#### TEXT PROVIDED:
»»

In a recent study, Jones et al. (2008) reported that 2-year-old toddlers with ASD looked at the mouth, whereas their matched control group looked at the eyes, when viewing videos that featured an actress looking directly into the camera while playing pat-a-cake (or other activities). This finding seems to contradict our results and those of von Hofsten et al. (2009); hence, we have pointed out two factors that could explain these discrepancies. First, the actress in the video clapped her hands below the mouth (e.g. fig. 2 in Jones et al. 2008). These same researchers recently reported that toddlers with ASD showed a strong preference for contingencies of visual stimuli and sounds that typically occurred with the hands when playing pat-a-cake (Klin et al. 2009). Thus, the hands inevitably drew the attention of the toddlers with ASD to the lower half of the screen, where both the hands and the mouth were located. Second, in our study and in the study by von Hofsten et al. (2009), the main characters spoke names or sentences that the children were hearing for the first time, but the actress in Jones et al. (2008) was singing a song familiar to typical toddlers. This might have reduced the importance of the mouth in collecting information that helps hearing. In fact, typical children in our study also looked initially at the eyes of the girl when she was silent.

««

#### MATERIAL PROVIDED:
»»

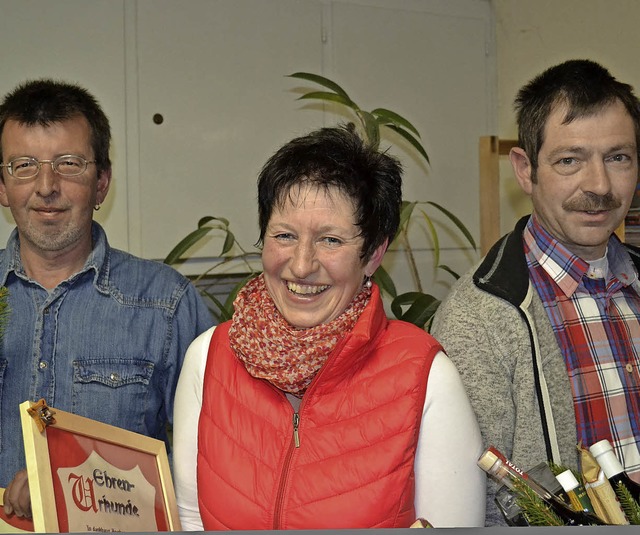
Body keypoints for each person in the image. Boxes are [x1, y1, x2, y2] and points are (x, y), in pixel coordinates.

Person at [173, 124, 486, 529]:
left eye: (331, 241)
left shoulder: (425, 377)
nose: (302, 265)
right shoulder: (208, 358)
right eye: (284, 235)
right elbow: (191, 519)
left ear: (373, 255)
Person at [431, 59, 640, 525]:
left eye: (618, 157)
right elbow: (475, 506)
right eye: (570, 160)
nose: (600, 185)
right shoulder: (479, 320)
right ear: (525, 171)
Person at [0, 79, 212, 517]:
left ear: (101, 184)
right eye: (23, 165)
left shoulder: (166, 305)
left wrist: (77, 488)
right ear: (2, 187)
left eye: (69, 164)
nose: (45, 186)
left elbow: (215, 466)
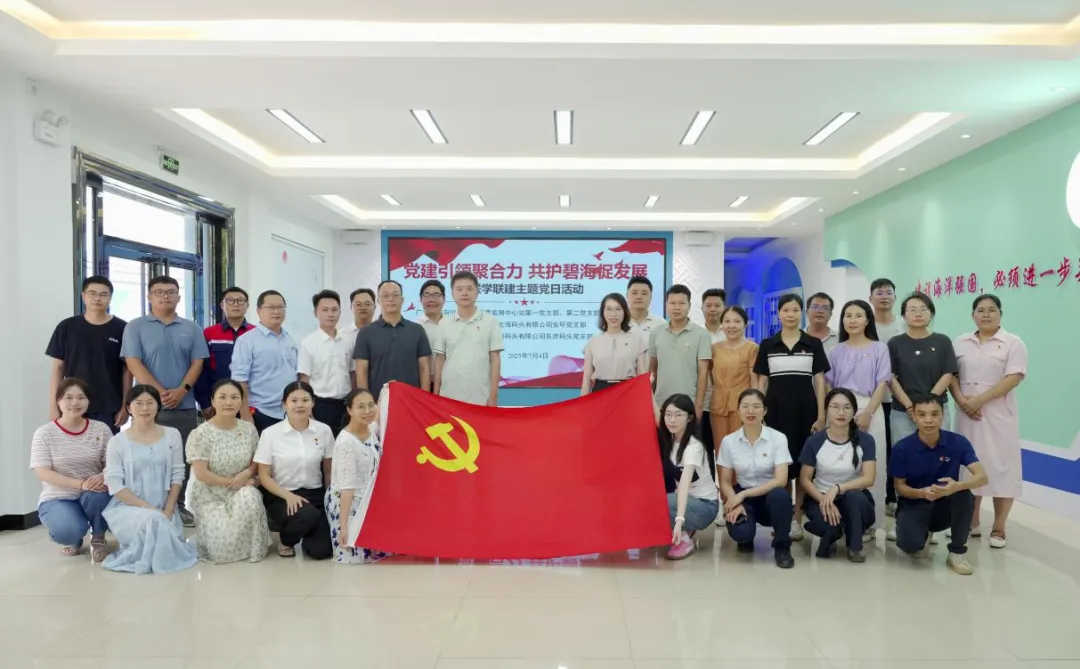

««

Continue the passage on where toddlers with ASD look when watching faces, starting after its last sentence. The entries come from a separate source.

Klin et al. (2002) reported that adolescents and young adults with ASD (15 years old on average) spent more time viewing the mouth than typical controls (18 years old on average). Our findings agree with this result (ASD > typical) as far as the adult participants are concerned. However, our results for children were the opposite (typical > ASD). This reversal of mouth-viewing time from childhood (typical > ASD) to adulthood (ASD > typical) explains the variability among previous studies examining eye/mouth-viewing behaviours in participants with and without ASD (Klin et al. 2002; Van der Geest et al. 2002; Boraston & Blakemore 2007; von Hofsten et al. 2009). Thus, longer mouth viewing in ASD adults may be a kind of compensation that is acquired after childhood (Klin et al. 2002; Norbury et al. 2009).
The distance from the ‘centre’ of the MDS plane, which reflected the degree of deviation from a standard temporo-spatial gaze pattern, efficiently distinguished control participants from those with ASD in both children and adults. The MDS distance in adults correlated with the AQ (Baron-Cohen et al. 2001) but not with verbal IQ or performance IQ, thereby suggesting that the MDS distance reflected (at least in part) core deficits in ASD.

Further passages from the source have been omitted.